Many people try to solve their daily time management problems by multitasking – that is, checking their socials and responding to emails while attending a meeting, for example. However, our working memory can only handle three data units simultaneously, which is why doing several things at the same time, interruptions and noise increase the feeling of pressure. 

Even a healthy person of working age may suffer from memory lapses, learning difficulties and sleep disorders that arise from stress caused by technology and chaotic working days.


Cognitive recovery requires taking good care of the brain

The blurring boundaries between knowledge work and free time and between the workplace and other locations are challenging for the brain. People work in various places, such as coffee shops and while commuting. They work late into the evening on the couch or at the kitchen table on telecommuting days or when deadlines are nearing. They think about work in the evening and at the weekend and when going for a run or taking a sauna.
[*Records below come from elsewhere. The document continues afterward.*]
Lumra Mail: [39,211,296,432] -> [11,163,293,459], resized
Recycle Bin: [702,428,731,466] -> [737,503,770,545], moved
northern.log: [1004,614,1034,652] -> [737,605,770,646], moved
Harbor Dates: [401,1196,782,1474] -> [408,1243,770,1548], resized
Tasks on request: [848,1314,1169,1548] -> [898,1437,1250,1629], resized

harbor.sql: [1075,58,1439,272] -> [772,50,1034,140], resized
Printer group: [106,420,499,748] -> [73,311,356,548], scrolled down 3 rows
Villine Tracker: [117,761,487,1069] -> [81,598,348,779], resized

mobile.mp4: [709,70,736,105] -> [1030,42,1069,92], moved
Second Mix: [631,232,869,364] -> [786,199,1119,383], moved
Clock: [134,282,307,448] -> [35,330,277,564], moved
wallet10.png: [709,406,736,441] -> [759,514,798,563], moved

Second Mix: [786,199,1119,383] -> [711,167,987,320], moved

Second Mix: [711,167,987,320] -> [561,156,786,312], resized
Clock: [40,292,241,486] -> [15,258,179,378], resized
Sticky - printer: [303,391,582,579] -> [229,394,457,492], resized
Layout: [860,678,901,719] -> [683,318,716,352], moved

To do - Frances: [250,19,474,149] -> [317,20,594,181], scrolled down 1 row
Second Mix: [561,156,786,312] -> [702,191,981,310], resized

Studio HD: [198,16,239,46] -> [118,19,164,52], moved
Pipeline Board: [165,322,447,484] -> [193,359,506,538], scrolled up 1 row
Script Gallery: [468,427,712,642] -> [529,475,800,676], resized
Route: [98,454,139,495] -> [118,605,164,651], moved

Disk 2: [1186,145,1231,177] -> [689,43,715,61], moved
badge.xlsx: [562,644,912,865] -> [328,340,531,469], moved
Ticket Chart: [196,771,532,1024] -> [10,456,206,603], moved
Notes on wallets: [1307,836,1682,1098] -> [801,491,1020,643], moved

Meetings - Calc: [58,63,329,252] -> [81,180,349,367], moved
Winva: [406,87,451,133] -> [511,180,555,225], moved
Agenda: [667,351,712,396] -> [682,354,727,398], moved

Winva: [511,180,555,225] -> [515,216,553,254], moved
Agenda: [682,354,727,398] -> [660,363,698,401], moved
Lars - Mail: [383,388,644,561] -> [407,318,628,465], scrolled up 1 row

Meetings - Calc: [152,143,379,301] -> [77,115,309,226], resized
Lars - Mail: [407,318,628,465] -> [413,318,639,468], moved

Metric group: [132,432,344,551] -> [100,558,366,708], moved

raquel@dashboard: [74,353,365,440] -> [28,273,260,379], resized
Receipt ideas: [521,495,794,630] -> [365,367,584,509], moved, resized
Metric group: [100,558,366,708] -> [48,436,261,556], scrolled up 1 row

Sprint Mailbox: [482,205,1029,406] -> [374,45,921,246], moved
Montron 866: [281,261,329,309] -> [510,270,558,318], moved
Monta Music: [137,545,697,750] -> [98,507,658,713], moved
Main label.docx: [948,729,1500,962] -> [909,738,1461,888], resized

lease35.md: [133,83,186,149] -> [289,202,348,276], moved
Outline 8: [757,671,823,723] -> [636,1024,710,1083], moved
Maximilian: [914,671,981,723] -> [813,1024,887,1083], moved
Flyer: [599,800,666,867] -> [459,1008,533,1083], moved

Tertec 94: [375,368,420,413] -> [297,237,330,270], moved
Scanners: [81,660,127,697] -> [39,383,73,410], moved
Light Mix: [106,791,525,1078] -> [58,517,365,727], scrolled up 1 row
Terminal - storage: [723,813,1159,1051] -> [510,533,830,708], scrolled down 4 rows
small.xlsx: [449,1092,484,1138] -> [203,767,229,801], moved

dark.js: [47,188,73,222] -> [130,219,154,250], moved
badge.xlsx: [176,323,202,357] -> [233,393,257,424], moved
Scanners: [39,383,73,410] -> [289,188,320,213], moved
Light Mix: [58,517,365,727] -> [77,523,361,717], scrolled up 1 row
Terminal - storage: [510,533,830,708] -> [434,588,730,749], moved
With work no longer being limited to the workplace and working hours, when does our brain have the chance to relax and recover?

For knowledge workers to be able to think clearly, the brain must be able to recover both during and after the working day. It is important that we understand this, as supervisors and individuals. How can we support our cognitive recovery and comprehensive well-being?


If you listen, your brain will tell you what it needs!

Brain functions are hindered by too low and too high blood sugar levels, as well as blood sugar fluctuations. For this reason, meals at regular intervals and nutritious snacks are good for the brain. 

According to research, being still does not activate brain functions, but a little activity does, which is why we should take a moment to do something completely different during the working day: exercise a little, do balance exercises or pop outside. A fifteen-minute nap is also a good way to recharge.

Brain vitality and recovery are more about a combination of many little things rather than one major thing. 

According to research, the best medicines for the brain in free time are spending time with loved ones, doing something fun, outdoor activities, eating healthily and sleeping well. Their effects vary between individuals, so we should try different things and observe our vitality levels.


Design work environments that support cognitive ergonomics

The work environment can either support or hinder cognitive functions. Cognitive ergonomics is a design approach to creating work environments that facilitate brain vitality. 

Cognitive ergonomics promotes the well-being of the brain – in the same manner that traditional ergonomics facilitates the well-being of the body.

A work environment that improves well-being and productivity is a dynamic combination of the physical, social and digital dimensions. It involves design solutions based on a comprehensive understanding of the users of the work environment and the type of their work – solutions that support and inspire cognitive performance in practice.

The competitiveness of organisations involved in knowledge work lies between the ears: let’s take good care of our brain!